▶ **Requirement**
Reproduce the records below word for word, starting at their first line and ending at the line that contains "What is the highest", with both of those lines included.

Short-answer chart tasks
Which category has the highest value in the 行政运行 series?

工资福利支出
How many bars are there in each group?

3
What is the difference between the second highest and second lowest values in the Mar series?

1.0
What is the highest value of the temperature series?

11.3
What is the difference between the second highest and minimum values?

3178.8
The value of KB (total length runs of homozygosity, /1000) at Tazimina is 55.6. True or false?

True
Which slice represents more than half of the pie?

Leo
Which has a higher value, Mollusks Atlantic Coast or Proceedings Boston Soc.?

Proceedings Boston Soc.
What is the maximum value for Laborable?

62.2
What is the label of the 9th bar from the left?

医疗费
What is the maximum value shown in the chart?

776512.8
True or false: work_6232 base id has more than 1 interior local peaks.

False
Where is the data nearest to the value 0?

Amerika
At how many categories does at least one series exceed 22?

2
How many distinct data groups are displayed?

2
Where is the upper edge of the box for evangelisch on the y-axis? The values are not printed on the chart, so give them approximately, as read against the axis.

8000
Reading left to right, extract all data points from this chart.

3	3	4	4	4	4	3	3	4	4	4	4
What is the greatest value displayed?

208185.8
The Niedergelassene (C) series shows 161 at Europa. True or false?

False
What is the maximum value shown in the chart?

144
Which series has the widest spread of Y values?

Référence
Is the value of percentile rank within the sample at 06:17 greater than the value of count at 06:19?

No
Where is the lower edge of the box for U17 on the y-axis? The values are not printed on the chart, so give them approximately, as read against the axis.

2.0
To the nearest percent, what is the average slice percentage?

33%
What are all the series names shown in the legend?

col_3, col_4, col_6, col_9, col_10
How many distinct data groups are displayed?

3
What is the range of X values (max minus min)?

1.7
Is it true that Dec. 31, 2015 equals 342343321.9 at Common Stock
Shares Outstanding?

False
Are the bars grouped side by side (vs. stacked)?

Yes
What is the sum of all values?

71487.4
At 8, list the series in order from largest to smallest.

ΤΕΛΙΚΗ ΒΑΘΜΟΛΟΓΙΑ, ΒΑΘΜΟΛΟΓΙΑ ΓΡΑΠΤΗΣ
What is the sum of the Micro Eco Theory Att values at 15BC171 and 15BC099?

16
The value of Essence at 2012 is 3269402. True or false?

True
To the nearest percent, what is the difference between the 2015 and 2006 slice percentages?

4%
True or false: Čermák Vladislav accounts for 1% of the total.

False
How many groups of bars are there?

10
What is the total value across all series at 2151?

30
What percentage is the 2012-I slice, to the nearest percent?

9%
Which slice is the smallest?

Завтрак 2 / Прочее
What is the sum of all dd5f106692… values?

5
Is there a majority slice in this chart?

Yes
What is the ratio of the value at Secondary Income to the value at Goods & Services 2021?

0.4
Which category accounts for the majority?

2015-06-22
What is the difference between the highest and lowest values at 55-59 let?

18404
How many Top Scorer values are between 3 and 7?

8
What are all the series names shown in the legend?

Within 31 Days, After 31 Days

▶ **Response to the exercise**
Which category has the highest value in the 行政运行 series?

工资福利支出
How many bars are there in each group?

3
What is the difference between the second highest and second lowest values in the Mar series?

1.0
What is the highest value of the temperature series?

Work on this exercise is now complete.